C'est exactement le principe du bridge le plus connu, Wrapped Bitcoin (WBTC). Ce bridge va convertir les BTC en WBTC, un jeton synthétique ayant une valeur de 1 BTC, mais qui est un jeton ERC-20. Cela permet d'utiliser des bitcoins dans la finance décentralisée (DeFi), qui tourne principalement sous Ethereum.

Ainsi, on comprend aisément la grande utilité des bridges, qui évitent les blocages et offrent des opportunités intéressantes. Cependant, cela n'est pas sans risque et l'actualité le prouve régulièrement.

La sécurité, talon d'Achille des bridges

La blockchain est régulièrement présentée comme une technologie ultra sécurisée et infalsifiable. En théorie, c'est vrai. Le protocole Bitcoin en est la preuve. Néanmoins, Bitcoin est un protocole particulier, qui doit notamment sa sécurisation à son consensus de validation, la preuve de travail, qui est très énergivore.

Les autres protocoles utilisent le consensus PoS, qui est bien plus malléable. En effet, il peut être aussi bien très sécurisé que mal sécurisé. Les raisons sont multiples et complexes. Et la relative défiance de certains développeurs à simplement discuter du problème n'aide pas.

Les bridges souffrent de leur succès et de leur caractère indispensable. Ils sont en effet très utiles et, pour cela, il faut aller vite. Ainsi, le protocole va être développé rapidement et uniquement en interne, donc sans audit externe. Les éventuelles failles de sécurité peuvent donc ne pas être vues. Cela ne signifie pas que les développeurs sont mauvais, car l'erreur est humaine, mais que le protocole n'a pas été assez revu.

En 2022, on est déjà à plus de 2 milliards de dollars dérobés lors de hacks de bridges. Et encore, cette statistique date d'août dernier et ne prend pas en compte le piratage du BSC Token Hub.

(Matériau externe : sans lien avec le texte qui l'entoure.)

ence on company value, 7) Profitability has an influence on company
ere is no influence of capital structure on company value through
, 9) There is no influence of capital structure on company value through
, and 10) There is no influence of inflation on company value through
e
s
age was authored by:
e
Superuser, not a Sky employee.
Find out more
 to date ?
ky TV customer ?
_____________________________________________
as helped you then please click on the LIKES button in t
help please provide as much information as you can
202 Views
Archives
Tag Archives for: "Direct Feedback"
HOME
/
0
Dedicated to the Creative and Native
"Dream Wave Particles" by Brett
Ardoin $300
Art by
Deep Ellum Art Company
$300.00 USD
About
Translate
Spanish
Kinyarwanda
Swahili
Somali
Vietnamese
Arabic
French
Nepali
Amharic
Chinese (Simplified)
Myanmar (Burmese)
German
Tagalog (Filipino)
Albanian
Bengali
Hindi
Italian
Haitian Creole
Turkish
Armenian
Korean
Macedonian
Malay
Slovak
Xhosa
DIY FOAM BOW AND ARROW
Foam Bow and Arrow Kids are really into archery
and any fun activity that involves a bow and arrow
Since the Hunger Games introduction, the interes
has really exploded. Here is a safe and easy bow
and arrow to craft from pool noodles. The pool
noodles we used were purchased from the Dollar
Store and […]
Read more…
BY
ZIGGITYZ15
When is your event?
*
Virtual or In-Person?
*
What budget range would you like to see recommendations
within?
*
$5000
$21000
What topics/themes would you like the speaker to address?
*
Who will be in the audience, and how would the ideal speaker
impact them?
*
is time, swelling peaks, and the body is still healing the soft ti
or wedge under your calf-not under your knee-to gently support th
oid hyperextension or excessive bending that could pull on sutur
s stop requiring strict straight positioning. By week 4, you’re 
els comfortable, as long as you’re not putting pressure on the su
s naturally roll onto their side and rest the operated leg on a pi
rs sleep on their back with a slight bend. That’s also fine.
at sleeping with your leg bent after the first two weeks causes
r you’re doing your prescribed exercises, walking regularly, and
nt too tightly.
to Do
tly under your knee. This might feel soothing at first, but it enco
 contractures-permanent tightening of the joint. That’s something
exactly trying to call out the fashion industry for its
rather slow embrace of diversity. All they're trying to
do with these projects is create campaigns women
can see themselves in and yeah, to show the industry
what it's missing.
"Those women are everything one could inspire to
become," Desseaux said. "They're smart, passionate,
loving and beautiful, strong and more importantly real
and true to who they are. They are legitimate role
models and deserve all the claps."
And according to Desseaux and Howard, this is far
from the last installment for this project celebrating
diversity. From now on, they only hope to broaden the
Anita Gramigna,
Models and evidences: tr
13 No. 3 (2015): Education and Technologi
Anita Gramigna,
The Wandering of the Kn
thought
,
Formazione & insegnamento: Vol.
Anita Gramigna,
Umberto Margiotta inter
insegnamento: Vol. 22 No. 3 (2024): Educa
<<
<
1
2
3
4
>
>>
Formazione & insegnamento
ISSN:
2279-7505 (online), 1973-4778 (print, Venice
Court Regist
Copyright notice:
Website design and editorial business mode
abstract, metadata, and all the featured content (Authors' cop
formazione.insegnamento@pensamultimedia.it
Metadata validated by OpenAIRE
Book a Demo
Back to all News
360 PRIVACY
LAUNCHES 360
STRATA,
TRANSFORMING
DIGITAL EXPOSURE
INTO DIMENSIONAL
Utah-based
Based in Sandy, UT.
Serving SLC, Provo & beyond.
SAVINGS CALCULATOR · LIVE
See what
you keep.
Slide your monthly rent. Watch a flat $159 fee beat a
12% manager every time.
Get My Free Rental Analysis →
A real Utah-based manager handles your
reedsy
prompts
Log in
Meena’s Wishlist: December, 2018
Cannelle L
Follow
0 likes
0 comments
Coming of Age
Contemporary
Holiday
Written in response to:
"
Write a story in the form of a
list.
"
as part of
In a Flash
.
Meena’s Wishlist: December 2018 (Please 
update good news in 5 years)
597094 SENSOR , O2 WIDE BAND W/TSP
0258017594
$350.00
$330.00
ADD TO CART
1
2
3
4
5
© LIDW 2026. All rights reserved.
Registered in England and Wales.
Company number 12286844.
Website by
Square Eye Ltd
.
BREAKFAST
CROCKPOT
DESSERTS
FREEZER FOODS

L'immaturité de la technologie

Une nouvelle fois, il n'est pas question de remettre en cause le travail des développeurs, car construire un bridge est difficile. Le problème principal est l'immaturité du secteur, à tous les niveaux.

Si l'absence d'audit externe est de moins en moins fréquente, elle était inexistante il y a encore quelques années voire quelques mois. Si l'on devait faire une analogie, un écrivain ne publie jamais son livre sans de multiples relectures. Or, déployer un bridge sans audit externe des smart contracts ou du code n'a, pendant longtemps, posé aucun problème. L'objectif, c'était d'aller vite, peu importe les imperfections éventuelles.

Les bridges étant massivement utilisés, ils voient transiter quotidiennement des millions de dollars. Néanmoins, la sécurité n'a pas été considérée comme prioritaire, un peu comme une start-up qui prendra des mesures pour lutter contre les cyberattaques "plus tard". Par ailleurs, certains bridges fonctionnaient de manière très naïve avec peu de validateurs. L'exemple typique est Ronin, un bridge d'Axie Infinity (AXS), qui tournait avec… neuf validateurs ! Un hacker n'avait donc qu'à contrôler cinq nœuds pour détourner des fonds à son profit.

Fort heureusement, mis à part chez certains récalcitrants, qui refusent de voir des non-développeurs évoquer ces sujets, les mentalités sont en train d'évoluer. Les audits externes sont de plus en plus pratiqués et beaucoup de développeurs ont conscience des enjeux liés à la sécurité des données et de leur protocole. Il en va de l'image de l'écosystème Web3, qui n'a pas besoin de se comparer aux autres pour avancer.